I am 52. I have a home loan balance of Rs 18 lakh payable over the next 7 years and an education loan of Rs 45 lakh for which the EMI has not started but I am paying an interest of Rs 35,000 per month. I have a Jeevan Saral policy with current surrender value of approximately Rs 25 lakh, which I can continue for another 13 years. I pay a premium of Rs 36,000 every quarter for this policy. Apart from this, I have another term insurance policy of Rs 2 crore. I can work for another 8 years before I retire. My question is, should I surrender the insurance policy to partially pay off the education loan or should I choose the EMI way for next 8 years? If your advise is to close the insurance, where should I invest the saving from interest and EMI?

[Collected data]

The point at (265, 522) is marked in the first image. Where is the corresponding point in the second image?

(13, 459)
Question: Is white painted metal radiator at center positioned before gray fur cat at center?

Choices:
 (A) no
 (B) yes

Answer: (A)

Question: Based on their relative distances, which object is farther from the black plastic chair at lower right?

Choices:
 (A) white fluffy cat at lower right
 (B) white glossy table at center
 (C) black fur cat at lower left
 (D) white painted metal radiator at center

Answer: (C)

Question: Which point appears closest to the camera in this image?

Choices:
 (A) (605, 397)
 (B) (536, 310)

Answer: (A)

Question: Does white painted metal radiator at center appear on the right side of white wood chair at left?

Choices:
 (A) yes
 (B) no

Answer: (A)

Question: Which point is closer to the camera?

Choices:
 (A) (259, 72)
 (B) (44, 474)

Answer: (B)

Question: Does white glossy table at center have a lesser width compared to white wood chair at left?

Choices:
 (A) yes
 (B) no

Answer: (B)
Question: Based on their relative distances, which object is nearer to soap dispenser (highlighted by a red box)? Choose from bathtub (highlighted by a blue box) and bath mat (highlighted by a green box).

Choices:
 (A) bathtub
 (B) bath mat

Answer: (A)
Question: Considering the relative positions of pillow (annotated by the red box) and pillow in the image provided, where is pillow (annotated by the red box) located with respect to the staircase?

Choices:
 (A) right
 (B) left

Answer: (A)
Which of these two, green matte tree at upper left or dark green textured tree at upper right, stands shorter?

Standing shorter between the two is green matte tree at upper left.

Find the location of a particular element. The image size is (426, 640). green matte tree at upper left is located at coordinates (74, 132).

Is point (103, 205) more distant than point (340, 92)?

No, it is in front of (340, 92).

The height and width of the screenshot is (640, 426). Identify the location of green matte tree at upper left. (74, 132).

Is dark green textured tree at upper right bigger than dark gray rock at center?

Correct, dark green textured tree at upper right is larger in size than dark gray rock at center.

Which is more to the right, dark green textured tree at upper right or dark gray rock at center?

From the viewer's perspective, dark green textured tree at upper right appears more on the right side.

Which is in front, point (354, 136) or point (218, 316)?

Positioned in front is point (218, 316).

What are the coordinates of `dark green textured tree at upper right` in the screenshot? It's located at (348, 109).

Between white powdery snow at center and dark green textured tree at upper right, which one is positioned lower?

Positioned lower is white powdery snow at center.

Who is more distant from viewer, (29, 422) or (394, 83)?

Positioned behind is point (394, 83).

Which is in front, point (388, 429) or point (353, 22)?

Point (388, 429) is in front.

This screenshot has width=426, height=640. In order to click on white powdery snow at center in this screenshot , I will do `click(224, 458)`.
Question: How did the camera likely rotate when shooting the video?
--
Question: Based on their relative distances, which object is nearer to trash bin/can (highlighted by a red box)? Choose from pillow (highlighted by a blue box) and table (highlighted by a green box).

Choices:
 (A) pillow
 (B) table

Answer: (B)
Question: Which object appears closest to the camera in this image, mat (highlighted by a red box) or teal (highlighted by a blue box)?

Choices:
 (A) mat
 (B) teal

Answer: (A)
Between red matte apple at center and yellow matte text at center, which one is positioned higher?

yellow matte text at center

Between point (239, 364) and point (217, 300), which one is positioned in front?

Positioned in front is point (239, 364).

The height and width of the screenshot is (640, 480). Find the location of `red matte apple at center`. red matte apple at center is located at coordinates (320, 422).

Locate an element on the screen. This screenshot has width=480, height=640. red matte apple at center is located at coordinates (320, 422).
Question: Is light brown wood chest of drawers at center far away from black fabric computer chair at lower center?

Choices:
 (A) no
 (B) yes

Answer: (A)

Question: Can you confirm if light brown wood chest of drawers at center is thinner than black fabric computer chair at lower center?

» Task 1
Answer these from the text about loans and insurance:
(a) How many years are left to pay off the home loan?
(b) How much is paid every quarter for the Jeevan Saral policy?
(c) How many more years can the writer work before retiring?
» Task 2
For each statement, say whether it agrees with the text about loans and insurance, and quote the words that decide it.
(a) The EMI on the education loan has already started.
(b) The term insurance policy is for Rs 2 crore.
(c) The writer is 45 years old.
» Task 3
Carry on the text about loans and insurance from its last sentence.

» Task result 1
(a) 7 years
(b) Rs 36,000
(c) 8 years

» Task result 2
(a) No: "the EMI has not started"
(b) Yes: "another term insurance policy of Rs 2 crore"
(c) No: "I am 52."

» Task result 3
Raj Khosla, Founder and Managing Director, MyMoneyMantra.com replies: You should not touch your insurance plan for prepaying loans. Surrendering Jeevan Saral Policy will entail loss of retirement corpus as well as accrued benefit of value appreciation on maturity. To keep your current cash flows manageable, ensure that your monthly fixed obligations such as home loan EMI, education loan EMI and insurance premiums are less than 50% of take-home income. To reduce the burden of monthly liabilities, it is rather recommended to opt for a loan against insurance policy at an interest rate lower than education loan. You can borrow up to 80% of the current surrender value and the amount will be adjusted at maturity. The maturity amount will continue to appreciate according to the policy document. Use the loan amount to prepay education loan and save the interest cost. The interest saving should be invested into two or three large-cap mutual fund SIPs for at least 5-7 years. Continue serving home loan and adjusted education loan EMIs basis the respective loan schedules. Thus, you will also tap the tax benefits on both loan accounts. After 5-6 years, further prepay education loan with the mutual fund corpus. The tax benefit on the student loan is available for 8 years and you will be in good position to close your child’s account within stipulated time frame. Thus, eventually, you will save your retirement corpus, minimise interest cost and tap the available tax benefits all along.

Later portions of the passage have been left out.